The return to life more ordinary


Things are gradually returning to normal.

Trying in describe the indescribable.

I hesitate because I have seen peoples eyes glaze over when I answer the 'how was your trip?' with an obvious struggle to convey what made it wondrous. The magic of jungle clad Angkorian temples at dawn, the eerie feel of soon-to-be drowned towns on the Yangtse river in China, the sound of the Mullahs calling the faithful to prayer as the sun sets in Cairo. These things are emotions as much as they are memories.

'How does it feel to be back in the US?' presents still more hazards. Everyone likes to hear about our pleasure at returning home to the world's wealthiest, freest and most blessed nation, our joy at seeing family and our jokes about regaining a trust of bathroom facilities and tap water. No-one wants to hear that we're also sad that our adventure is over and must settle into 'normal' lives.
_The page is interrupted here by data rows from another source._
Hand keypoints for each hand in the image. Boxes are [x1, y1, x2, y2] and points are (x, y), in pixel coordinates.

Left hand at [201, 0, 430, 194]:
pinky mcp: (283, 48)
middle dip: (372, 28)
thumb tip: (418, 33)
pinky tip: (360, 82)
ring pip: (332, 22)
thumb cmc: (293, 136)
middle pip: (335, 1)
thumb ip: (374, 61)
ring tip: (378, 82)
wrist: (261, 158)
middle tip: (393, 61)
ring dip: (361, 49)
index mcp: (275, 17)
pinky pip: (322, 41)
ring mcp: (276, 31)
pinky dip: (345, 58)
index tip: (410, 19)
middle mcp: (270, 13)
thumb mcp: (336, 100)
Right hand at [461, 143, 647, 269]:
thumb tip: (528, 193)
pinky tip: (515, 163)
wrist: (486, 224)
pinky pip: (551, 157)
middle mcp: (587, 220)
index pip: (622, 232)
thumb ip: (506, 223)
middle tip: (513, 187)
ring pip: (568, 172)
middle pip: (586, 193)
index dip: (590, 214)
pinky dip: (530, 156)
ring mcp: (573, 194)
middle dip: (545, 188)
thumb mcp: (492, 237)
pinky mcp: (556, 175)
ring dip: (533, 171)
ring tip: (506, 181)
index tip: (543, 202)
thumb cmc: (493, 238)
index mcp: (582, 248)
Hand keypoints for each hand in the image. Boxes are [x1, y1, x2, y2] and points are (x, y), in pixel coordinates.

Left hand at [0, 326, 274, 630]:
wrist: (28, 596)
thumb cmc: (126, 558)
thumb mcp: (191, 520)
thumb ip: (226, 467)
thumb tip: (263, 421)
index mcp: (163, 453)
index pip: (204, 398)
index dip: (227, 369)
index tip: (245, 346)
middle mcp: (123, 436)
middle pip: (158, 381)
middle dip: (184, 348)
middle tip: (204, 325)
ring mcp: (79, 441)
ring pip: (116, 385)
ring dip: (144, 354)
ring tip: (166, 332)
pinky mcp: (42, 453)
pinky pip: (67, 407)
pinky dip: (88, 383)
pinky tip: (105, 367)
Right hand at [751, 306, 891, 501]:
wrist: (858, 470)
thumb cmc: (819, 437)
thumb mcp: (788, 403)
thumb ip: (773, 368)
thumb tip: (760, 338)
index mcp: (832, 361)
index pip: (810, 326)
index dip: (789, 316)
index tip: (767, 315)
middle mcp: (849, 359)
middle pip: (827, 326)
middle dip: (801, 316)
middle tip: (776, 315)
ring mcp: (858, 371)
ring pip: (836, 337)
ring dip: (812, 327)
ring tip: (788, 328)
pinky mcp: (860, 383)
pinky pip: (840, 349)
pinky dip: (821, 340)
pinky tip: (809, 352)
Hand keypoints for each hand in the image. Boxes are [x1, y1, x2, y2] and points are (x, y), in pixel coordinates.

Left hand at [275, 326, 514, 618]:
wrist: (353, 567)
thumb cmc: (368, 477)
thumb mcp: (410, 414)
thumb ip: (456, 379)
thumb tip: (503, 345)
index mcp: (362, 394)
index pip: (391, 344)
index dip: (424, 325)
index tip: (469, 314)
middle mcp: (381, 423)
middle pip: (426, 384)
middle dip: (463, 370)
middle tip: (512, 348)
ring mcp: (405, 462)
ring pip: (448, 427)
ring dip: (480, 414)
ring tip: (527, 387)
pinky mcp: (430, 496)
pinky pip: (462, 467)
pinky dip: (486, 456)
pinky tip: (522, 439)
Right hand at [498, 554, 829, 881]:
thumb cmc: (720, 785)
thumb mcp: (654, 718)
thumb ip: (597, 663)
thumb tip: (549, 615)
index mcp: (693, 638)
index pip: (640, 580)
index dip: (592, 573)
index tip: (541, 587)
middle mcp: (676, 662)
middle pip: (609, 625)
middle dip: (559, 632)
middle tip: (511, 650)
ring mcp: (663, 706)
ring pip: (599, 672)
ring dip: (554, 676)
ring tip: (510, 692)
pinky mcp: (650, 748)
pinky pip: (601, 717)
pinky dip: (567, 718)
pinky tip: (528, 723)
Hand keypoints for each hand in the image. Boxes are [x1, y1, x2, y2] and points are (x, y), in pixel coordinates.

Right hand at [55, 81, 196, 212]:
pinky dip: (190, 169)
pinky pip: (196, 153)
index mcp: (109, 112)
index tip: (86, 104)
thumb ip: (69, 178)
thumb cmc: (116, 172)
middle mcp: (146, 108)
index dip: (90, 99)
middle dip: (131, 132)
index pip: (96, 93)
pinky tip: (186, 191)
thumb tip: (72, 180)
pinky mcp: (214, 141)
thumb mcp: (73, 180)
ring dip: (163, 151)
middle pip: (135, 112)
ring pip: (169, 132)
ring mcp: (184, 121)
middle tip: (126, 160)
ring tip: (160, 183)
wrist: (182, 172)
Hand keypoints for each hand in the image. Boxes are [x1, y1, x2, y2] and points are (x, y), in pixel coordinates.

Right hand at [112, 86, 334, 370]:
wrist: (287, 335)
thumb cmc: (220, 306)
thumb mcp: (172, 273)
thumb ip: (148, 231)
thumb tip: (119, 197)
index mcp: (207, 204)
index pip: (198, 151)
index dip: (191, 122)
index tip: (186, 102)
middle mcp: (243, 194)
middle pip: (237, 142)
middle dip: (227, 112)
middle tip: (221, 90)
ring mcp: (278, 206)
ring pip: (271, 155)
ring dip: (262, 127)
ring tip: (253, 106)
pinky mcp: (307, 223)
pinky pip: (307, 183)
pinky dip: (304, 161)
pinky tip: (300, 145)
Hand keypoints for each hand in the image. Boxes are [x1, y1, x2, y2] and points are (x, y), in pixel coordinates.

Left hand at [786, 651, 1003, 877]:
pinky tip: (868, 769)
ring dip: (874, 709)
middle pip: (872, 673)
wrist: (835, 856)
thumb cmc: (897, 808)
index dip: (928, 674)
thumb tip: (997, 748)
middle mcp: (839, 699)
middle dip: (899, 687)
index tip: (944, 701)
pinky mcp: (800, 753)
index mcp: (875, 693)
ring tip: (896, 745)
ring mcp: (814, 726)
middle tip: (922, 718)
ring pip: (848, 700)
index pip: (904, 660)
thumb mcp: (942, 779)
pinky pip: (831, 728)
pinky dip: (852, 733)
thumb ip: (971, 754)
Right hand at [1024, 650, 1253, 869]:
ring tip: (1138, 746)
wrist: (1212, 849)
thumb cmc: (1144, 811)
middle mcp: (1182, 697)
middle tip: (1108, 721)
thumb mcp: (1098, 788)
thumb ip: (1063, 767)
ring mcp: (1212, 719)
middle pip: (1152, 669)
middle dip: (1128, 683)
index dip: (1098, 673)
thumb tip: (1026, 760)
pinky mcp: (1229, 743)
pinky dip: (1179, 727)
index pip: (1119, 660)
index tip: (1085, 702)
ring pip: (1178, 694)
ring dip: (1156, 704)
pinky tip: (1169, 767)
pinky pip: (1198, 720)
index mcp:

What is less welcome still, what makes us uncomfortable, is trying to describe how the view from those places sometimes makes our society seem greedy, self absorbed and violent. In a post September 11 world, when America seems beset on all sides by people who misunderstand or wish misfortune, any criticism is seen as unpatriotic.

In answering these innocent queries I fail each time and on all accounts to answer coherently because so many memories and emotions clamor at once; because every issue has at least two sides and sometimes, when you seek to understand, you only find confusion; because the beauty and variety we've witnessed here and abroad defies attempts at easy description. It can only be held in the heart.

I used to berate myself for being inferior to the task of answering two simple questions,

"How was your trip?"
"How did it feel to come home?"

Now I just stop and ask myself another; How could anyone explain, in 50 words or less, the greatest moment of their life if it lasted more than a year, or over 52 weeks or precisely 369 days?